Source records
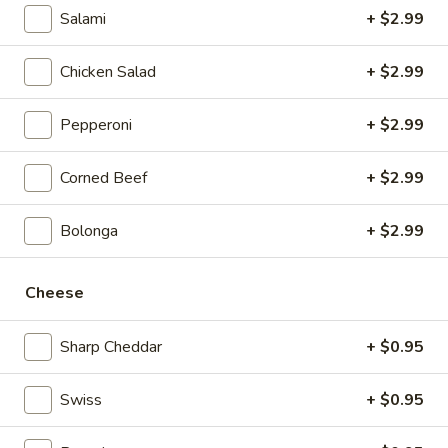
Salami
+ $2.99
Hunts
Hunts Hot Wings
Hot
Chicken Salad
+ $2.99
Wings
$4.99
Pepperoni
+ $2.99
Hunts
Hunts Country Wing Bites
Country
Corned Beef
+ $2.99
Wing
$3.59
Bites
Bolonga
+ $2.99
Ranch
Cheese
Ranch Dressing
Dressing
1 cup:
$0.65
Sharp Cheddar
+ $0.95
2 cups:
$1.00
Swiss
+ $0.95
Mozzarella
Mozzarella Sticks
Sticks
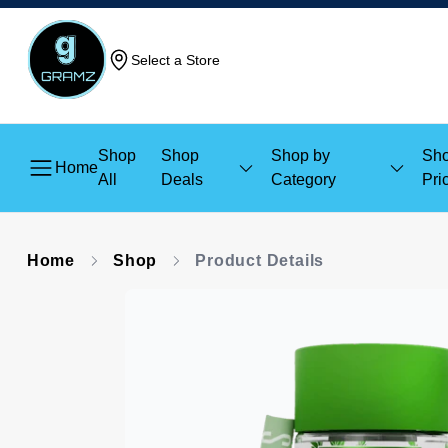
Select a Store
Shop
Shop
Shop by
Sho
Home
All
Deals
Category
Pri
Home
Shop
Product Details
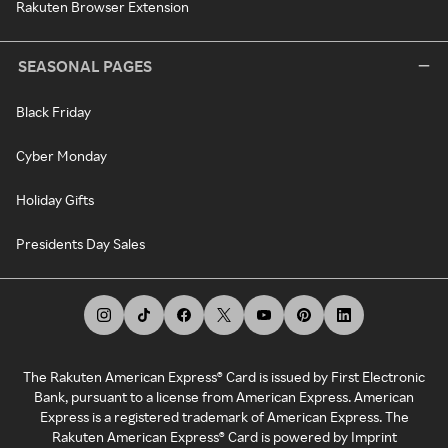
Rakuten Browser Extension
SEASONAL PAGES
Black Friday
Cyber Monday
Holiday Gifts
Presidents Day Sales
The Rakuten American Express® Card is issued by First Electronic
Bank, pursuant to a license from American Express. American
Express is a registered trademark of American Express. The
Rakuten American Express® Card is powered by Imprint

** TASK **
Reproduce each line above that contains "Rakuten".

** ANSWER TO THIS EXERCISE **
Rakuten Browser Extension
The Rakuten American Express® Card is issued by First Electronic
Rakuten American Express® Card is powered by Imprint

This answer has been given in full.